Si un talón de Aquiles ha tenido la actual administración es precisamente el tema del incremento de la inseguridad, el cual no es propio de Puebla, sino la suma de muchos factores acumulados, uno de ellos la migración.

Otro el incremento de la inseguridad en los estados que rodean a Puebla, como Veracruz, Guerrero y Oaxaca que están que arden por el tema del crimen organizados en los dos primeros y la coordinadora (CNTE) en la tierra de la tlayudas.

Estos dos factores han sido poco analizados, pero explican una parte del porque la inseguridad se ha incrementado en Puebla.

A partir de 1985, Puebla comenzó a experimentar, junto a otros centros urbanos medios del país, un crecimiento acelerado, producto de la migración de gente del Distrito Federal a otros lugares, luego del sismo que sacudió a la Ciudad de México.

Mucha gente se comenzó a establecer en Puebla, la cual vivió su primera ola migratoria importante y que sirvió de expansión. El crecimiento de estos centros urbanos medios dio origen en 1991 por parte de la Sedesol, entonces al mando de Luis Donaldo Colosio Murrieta, del programa de desarrollo para las ciudades medias del país, que fue el origen del decreto expropiatorio de las 1090 hectáreas que dieron origen a lo que se conoció como la reserva territorial Atlixcayotl-Quetzacoaltl y que hoy es simplemente la zona de Angelópolis.

El fin del programa era reorientar el crecimiento de estas ciudades medias, para que se hiciera en forma ordenada, pero todo quedó simplemente en eso.

A partir de la inauguración en 1994 de la plaza comercial Angelópolis con sus dos tiendas ancla, Liverpool y Palacio de Hierro, Puebla se consolidó como la puerta de entrada al sureste de México.
Puebla ya era de su por si una zona que albergaba a estudiantes de todo el sureste de México, Veracruz, Oaxaca, Chiapas y Tabasco principalmente enviaban a sus jóvenes a estudiar a las universidades poblana, principalmente a la BUAP, la UDLAP, la Ibero, UPAEP y la Madero.

A partir del inicio del siglo XXI Puebla comenzó a vivir una nueva ola migratoria, ahora proveniente del norte del país, que coincidió con el incremento de la inseguridad en estados como Tamaulipas, Nuevo león, Chihuahua, Tijuana, Sinaloa y Jalisco.

Mucha gente que vivió de cerca los estragos causados por la declaración de guerra del entonces presidente Calderón al narcotráfico, tuvieron que abandonar sus casas y trasladarse a otros lados en donde se pudiera vivir en paz.

Vino la apertura de nuevos centro de estudios de alto nivel como el Tec de Monterrey, la Universidad Anáhuac y la Universidad del Valle de México, que enriquecieron la ya de por sí, fuerte oferta educativa poblana.

La infraestructura hospitalaria de Puebla, de por si importante, se fortaleció con la apertura del hospital Puebla y el hospital Ángeles de los Vázquez Raña, así como la consolidación del capital norteamericano en el antiguo hospital UPAEP, hoy Cristus Mugerza, que también adquirieron al hospital Betania.
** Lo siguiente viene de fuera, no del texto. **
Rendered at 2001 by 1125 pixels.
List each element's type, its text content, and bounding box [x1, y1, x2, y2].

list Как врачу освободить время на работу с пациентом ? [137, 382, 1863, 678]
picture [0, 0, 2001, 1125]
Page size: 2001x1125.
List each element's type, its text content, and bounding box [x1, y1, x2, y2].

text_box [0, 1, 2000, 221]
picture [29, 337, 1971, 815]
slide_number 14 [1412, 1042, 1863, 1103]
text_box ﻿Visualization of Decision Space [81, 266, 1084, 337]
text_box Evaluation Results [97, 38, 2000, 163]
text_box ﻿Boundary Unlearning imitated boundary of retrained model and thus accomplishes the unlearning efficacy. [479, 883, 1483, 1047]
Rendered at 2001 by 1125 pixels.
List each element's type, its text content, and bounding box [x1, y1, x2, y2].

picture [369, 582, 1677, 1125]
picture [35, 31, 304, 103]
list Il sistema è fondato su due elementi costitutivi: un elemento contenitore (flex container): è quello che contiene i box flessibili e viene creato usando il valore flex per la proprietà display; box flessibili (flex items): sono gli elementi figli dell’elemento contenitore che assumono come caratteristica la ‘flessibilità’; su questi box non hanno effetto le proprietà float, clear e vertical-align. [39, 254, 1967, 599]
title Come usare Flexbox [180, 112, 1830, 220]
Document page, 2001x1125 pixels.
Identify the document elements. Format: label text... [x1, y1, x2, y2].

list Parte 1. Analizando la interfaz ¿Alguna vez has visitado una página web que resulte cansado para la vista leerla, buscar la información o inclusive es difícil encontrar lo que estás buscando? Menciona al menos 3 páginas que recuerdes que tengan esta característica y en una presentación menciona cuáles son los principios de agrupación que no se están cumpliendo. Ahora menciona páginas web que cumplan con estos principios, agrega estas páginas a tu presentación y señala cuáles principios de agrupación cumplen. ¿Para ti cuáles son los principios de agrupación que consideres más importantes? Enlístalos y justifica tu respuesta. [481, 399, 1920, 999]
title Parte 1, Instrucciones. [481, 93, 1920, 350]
La explosión demografía de Puebla llegó a su máximo en la primera década del nuevo siglo, Lomas de Angelópolis es el paradigma del desarrollo urbano de Puebla y de su complejidad con los graves problemas que hoy aquejan a una gran urbe como es Puebla.

Los problemas que ocurren en los estados vecinos de Veracruz, Oaxaca y Guerrero, también “contaminan” a la entidad y se ven reflejados en el tema del crimen organizado que azota al llamado “triángulo rojo” de Puebla, en donde se ha incrementado el robo a ducto de Pemex, mejor conocida como ordeña, por parte de los guachicoleros, quienes ya han tenido enfrentamientos con los pobladores de esta zona.

El reto de las autoridades es muy grande, no se debe de baja la guardia por ningún motivo.

En Puebla capital, tras la salida de Tony Gali de la administración se vivió un momento de “relajamiento” en los cuerpos de seguridad, que vivieron algunos escándalos, se incrementó el robo a casa habitación y a comercios, ojalá el alcalde Banck ya haya tomado nota de esto y meta en cintura a los encargados de la seguridad de los poblanos.

Las próximas autoridades y las que aún están en funciones, deben de mantener a Puebla como un estado seguro, si es que quieren que el modelo establecido en el estado, se replique en todo el país.